Barack Obama's foreign policy is beginning to take shape. Semantically, it's a sharp repudiation of the policies of the George W. Bush administration. In reality, it's something like a continuation of Bush policies. Or, if you want to distinguish between the allegedly confrontation-minded policies of Bush's first term and the more accommodationist policies of his second term—a distinction that I think is exaggerated but has something to it—then it's something like the second Bush second term. With, of course, some differences.
On Iraq, for example, Obama has agreed to maintain large numbers of troops there for 19 months—longer than he promised during the 2008 campaign—and many for some indefinite time after that. That has gotten a few antiwar protesters marching and must have left many of those Democratic voters who ached to see America defeated in "Bush's war" feeling frustrated—or inclined for the moment to change the subject. On Afghanistan, Obama has ordered 21,000 more American troops to the theater—including 4,000 troops announced last month—and is continuing unmanned aerial vehicle strikes on unfriendly forces in Pakistan. This is consistent with his long insistence that Afghanistan is the "good war" and with his surprising comment during the campaign that he would strike enemies in Pakistan. But his decision also makes Afghanistan Obama's war and imposes on him the political necessity of securing favorable results within what voters consider a reasonable time, which Bush failed to do in Iraq.
And then there are those semantic changes. We are no longer fighting a "war on terror." We are instead conducting "overseas contingency operations" and, as Homeland Security Secretary Janet Napolitano said, responding to "mancaused disasters." (Napolitano might have used the gender-neutral "human-caused disasters.") We are no longer holding for indefinite periods "enemy combatants." But we will keep holding indefinitely those we catch on the battlefield who do not obey the laws of war (which is the definition of enemy combatants). We are closing the prison at Guantánamo Bay and releasing some of those held there. But the Bush administration released some of those held there, and we will keep holding those deemed dangerous somewhere or other. We haven't quite determined where that is yet.

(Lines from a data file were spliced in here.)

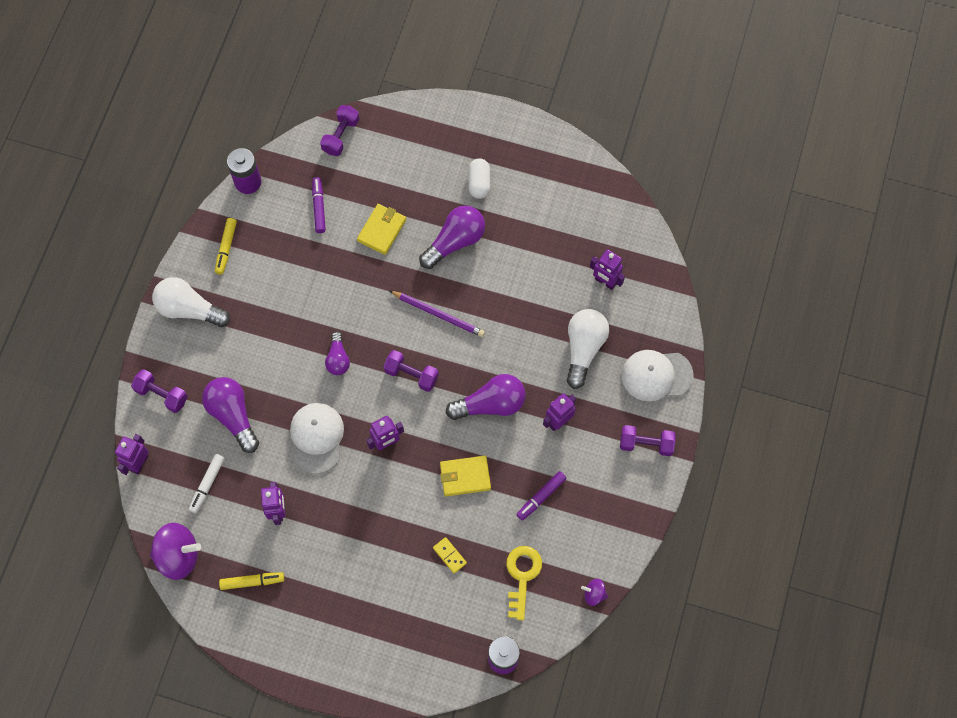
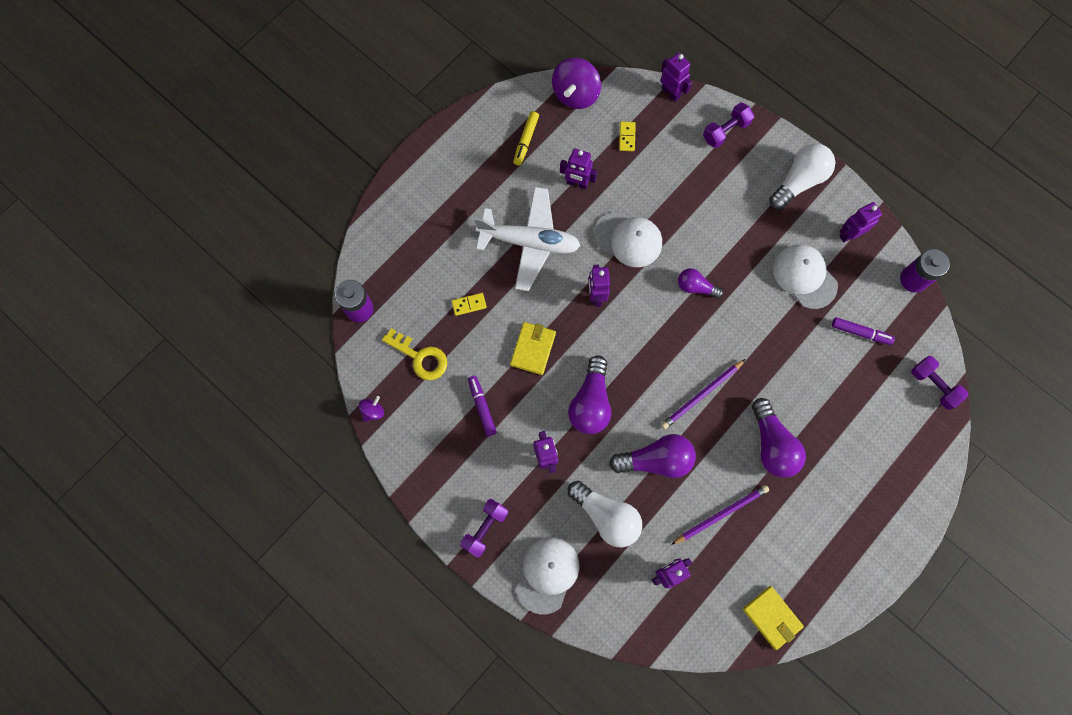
camera: 115 degrees right, 5 degrees up
(207, 484) = (627, 137): white marker -> yellow domino
(226, 248) = (849, 234): yellow marker -> purple robot
(233, 415) = (680, 180): purple light bulb -> purple light bulb (656, 460)
(285, 271) = (804, 277): none -> white cap
(360, 528) = (529, 242): none -> white plane
(382, 230) = (812, 380): yellow wallet -> yellow wallet (772, 617)
(411, 375) = (651, 344): purple dumbbell -> none
(479, 183) = (828, 498): white capsule -> none
(535, 259) = (721, 514): none -> purple pencil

But the town fathers of heavily pro-Obama Alexandria, Va., have let it be known that they don't want any held in their jail for trial in the local federal court.
On some matters, the Obama administration is trying to make substantive as well as semantic changes, some out of an impulse, common in most new administrations, to renounce the darn-fool ideas of the jerks in the previous administration. Vice President Joseph Biden promised to push the "reset button" on Russia, and Secretary of State Hillary Clinton presented the Russian foreign minister with a big, red reset button. Wrong word, the Russian said, in what I'd guess was a bit of disinformation. The president himself in a video saluted the Islamic Republic of Iran—not words Bush used—on the occasion of a (non-Islamic) new year's holiday and has ordered diplomatic approaches to that nation. None of this has evoked even a grunt of emollience from the leaders of those countries. But, as Obama said in his news conference, he didn't expect that, and he believes that in time, persistence will pay off. Well, maybe.
In the meantime, an administration of a party that called for respecting our allies has shown disrespect to some and is not getting much respect from others. The administration, at the behest of U.S. labor leaders, is not pushing the free-trade pact with Colombia, the third-largest nation in Latin America. It has banned Mexican trucks from the United States, in violation of the North American Free Trade Agreement. It has waffled on installing the antimissile batteries in Poland and the Czech Republic, which those nations accepted, risking the wrath of Russia. It gave a frosty reception (and some nonplayable-in-the-United Kingdom DVDs) to British Prime Minister Gordon Brown and granted a quick Saturday meeting with Brazilian President Lula da Silva. It sent a policy letter to the president of Italy, a head of state who plays no role in policymaking, thus ignoring the pro-American prime minister, Silvio Berlusconi.